COMMODITY RALLY TIED TO DOLLAR DROP ... The commodity bull market started at the same time that the dollar peaked at the start of 2002. They've been trending in opposite directions since. I don't happen to believe that there's enough evidence to say that the dollar is forming a major bottom. But it could easily move back up to its early 2004 peak (92.5) without upsetting its long-term decline. A dollar rally would probably pull the CRB Index back at least to its major up trendline. That wouldn't necessarily upset the bull market in commodities either.
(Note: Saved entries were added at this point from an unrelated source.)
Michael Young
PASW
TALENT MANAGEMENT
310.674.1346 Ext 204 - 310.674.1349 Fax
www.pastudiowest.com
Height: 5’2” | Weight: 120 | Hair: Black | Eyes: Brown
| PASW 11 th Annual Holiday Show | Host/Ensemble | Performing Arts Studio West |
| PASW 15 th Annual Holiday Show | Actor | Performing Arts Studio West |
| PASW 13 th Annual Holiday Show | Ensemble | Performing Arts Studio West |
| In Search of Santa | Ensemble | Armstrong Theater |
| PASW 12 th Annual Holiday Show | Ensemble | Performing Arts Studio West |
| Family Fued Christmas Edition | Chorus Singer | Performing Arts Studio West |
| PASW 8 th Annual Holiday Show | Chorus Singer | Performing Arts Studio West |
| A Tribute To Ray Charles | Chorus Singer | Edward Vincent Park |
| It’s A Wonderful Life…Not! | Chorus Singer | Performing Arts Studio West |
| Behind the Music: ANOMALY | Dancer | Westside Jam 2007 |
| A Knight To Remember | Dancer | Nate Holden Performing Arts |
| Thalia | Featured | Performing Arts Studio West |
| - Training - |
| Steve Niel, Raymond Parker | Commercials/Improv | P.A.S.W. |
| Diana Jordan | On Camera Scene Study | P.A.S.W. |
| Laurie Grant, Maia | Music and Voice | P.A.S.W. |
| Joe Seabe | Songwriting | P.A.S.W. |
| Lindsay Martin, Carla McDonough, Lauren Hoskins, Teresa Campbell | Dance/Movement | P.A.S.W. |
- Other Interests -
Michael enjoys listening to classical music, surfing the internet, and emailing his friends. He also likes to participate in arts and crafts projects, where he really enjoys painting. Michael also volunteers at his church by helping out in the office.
That does suggest, however, that commodities may be putting in an intermediate term top. That would be consistent with economic weakening and may also explain why basic material and gold stocks have been selling off so hard lately.

Chart 9


GRADUATION DAY TOMORROW... I'll be taking tomorrow (Thursday) off to attend my daughter's graduation from college. But I'll be back on Friday to try to make sense out of recent market moves. As far as I can see, little has changed over the last few days. The S&P 500 continues to bounce around between major support at its 200-day average and resistance at its 50-day line. That keeps the market in a short-term neutral range. I still believe that the market's major trend will have a downside bias over the next six months. But I don't recommend new action until the short-term picture clarifies.